2feathers Creative Making said:


> You also can use cedar shavings to keep fleas down. They are available many places around here.


I saw the cedar bedding but didnt think it would be as good with moisture, most recommend straw for bedding because it's better with moisture.


Mr. Peet said:


> Not to add work, but, a piece of insulating foam in the cap might help. Looks like you have nearly 1.5 times more air space in the peak than in the box, therefore much more air space absorbing body heat. Or do you add another piece of plywood to create a second story in the peak, with a hole to crawl in from the first? Have it hinged to open for maintenance, or use it to store the extra straw...


I have been thinking of adding some kind of a light in the peak that may create some heat, but I haven't had the ah ha idea yet.


----------



## Mr. Peet (Nov 22, 2021)

woodtickgreg said:


> I saw the cedar bedding but didnt think it would be as good with moisture, most recommend straw for bedding because it's better with moisture.
> 
> I have been thinking of adding some kind of a light in the peak that may create some heat, but I haven't had the ah ha idea yet.
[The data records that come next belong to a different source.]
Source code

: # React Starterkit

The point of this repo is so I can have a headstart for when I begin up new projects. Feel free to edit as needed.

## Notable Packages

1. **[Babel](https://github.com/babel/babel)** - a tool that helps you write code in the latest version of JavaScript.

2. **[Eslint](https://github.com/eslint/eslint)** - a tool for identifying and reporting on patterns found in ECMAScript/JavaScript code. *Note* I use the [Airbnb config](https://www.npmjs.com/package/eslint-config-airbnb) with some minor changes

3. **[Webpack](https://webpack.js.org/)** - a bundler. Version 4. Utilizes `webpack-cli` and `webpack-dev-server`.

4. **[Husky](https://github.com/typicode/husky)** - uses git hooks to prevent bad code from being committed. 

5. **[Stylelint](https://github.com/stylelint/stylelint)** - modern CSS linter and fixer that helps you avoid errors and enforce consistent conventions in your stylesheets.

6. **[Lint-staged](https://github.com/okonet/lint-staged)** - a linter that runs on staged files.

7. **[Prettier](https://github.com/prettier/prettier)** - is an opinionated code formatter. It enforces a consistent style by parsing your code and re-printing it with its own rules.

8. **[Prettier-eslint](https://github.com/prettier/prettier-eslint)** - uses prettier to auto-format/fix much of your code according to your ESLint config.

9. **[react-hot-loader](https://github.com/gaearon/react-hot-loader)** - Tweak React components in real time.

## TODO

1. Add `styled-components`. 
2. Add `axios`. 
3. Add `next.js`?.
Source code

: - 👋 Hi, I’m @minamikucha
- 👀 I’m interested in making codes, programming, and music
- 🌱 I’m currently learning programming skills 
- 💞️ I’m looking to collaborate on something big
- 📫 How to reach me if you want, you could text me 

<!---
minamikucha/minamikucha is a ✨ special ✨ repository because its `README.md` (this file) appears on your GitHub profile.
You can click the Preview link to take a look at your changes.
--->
Like a brooder lamp on a thermostat. Winter Watchman would work, but needs to be on a 12 gauge extension cord and in the box to monitor temps. Use a lower heat rate to limit cooking the cats or fire risk. Careful using heat tape, as the new units have the thermo on the plug end, not the action end where it is needed.

Reactions: Informative 1


----------



## JerseyHighlander (Nov 22, 2021)

I know there are heating mats of different types made specifically for outdoor cat condos. Not sure they're made to work under the straw though. I never bought one cause I couldn't find one that wasn't made in China+electrical+under my house.
If straw is an issue, Tractor Supply sells large bagged bales of Pine chips, made specifically for stall bedding & it's dirt cheap. We use it instead of litter for one of the litter boxes. Plenty of moisture there and it's no issue at all.

Any thoughts about throwing a cheap web cam inside so you can see that they're doing in there?


----------



## woodtickgreg (Nov 22, 2021)

JerseyHighlander said:


> I know there are heating mats of different types made specifically for outdoor cat condos. Not sure they're made to work under the straw though. I never bought one cause I couldn't find one that wasn't made in China+electrical+under my house.
> If straw is an issue, Tractor Supply sells large bagged bales of Pine chips, made specifically for stall bedding & it's dirt cheap. We use it instead of litter for one of the litter boxes. Plenty of moisture there and it's no issue at all.
> 
> Any thoughts about throwing a cheap web cam inside so you can see that they're doing in there?


Thanks for the info. I saw the pine bedding at the stores but most info I found said to use straw so that's what I got.
And no, I don't have any webcams, lol.


----------